Scythe-blades looming.
It was all deeply melodramatic. I rolled my eyes, took three steps backwards – down the flight of stairs lurking in the moonless shadows directly behind me – and lay down.
He didn't see that one coming.
'The fu-?'
The stupid little prick went hurtling over my head, angled in mid-air, hit the wall of the subway stairwell, and just sort of…
Came apart.
No flashy fireballs or smoke-drenched detonations. Just a noise like a big cockroach, cracking under a swat, and a lot of debris.
He was gurgling nastily when I walked away – like maybe he'd broken his back or something – and I should probably have put him out of his misery.
Paint me bothered.
The AV found me fifteen minutes later. The scrawny little freak doped-up on whatever military-grade tracking drugs Scrim had dished-out – clung to the roof like a surfer, rapping on the glass and snarling inarticulately, directing the Klan boss's crazed steering. Again with the sodding circling-round, slipping along too-tight alleyways. It felt good to begin with. Rushing past their clumsy attempts to get ahead, disappearing into the shadows to clamber up on this or that fire-escape, pausing to catch my bearings, trying to head back towards the park. It was time to begin the home-run.
It took me a fair old while to realise they were herding me. They were smarter than I thought.
I came upon an office block – nothing special; redbrick and shattered windows – with a door hanging open on a narrow stairwell. Sick and tired of the growl of engines, I rabbitted up the first few flights without any trouble, pausing to vomit discreetly before pushing myself onwards. Somewhere near floor five – or maybe six – a particularly large scav wearing Gull colours tried to axe me in the head, yelling for me to get the hell away from his wife.
There was an inflatable sex-doll on the floor next to him, but it didn't seem like the right time to point this out.
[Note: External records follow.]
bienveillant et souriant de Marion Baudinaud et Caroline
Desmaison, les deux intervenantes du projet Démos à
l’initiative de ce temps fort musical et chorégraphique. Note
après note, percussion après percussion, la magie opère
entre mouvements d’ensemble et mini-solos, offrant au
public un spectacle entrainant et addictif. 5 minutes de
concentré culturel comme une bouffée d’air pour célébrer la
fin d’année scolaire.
I shoved the Uzi up his nostril until he got the message and backed off, then carried on upwards towards the roof whilst he noisily comforted his wife' below.
On the roof, I puked again. The throbbing in my ear was jacking about with my sense of direction, and it didn't help when the moonlit city put itself together bit-by-bit inside my topsy-turvy bearings.
I was so far west of the park I could see the tiny fishing punts on the Hudson, beyond the tangle of docks and quays spread out below me. Taller buildings rose to my left and right – faint lights glimmering inside where innocent scavs struggled to get by with some semblance of a life.
It was actually sort of beautiful. If it hadn't been about a mile in the wrong direction I might have paused to appreciate it.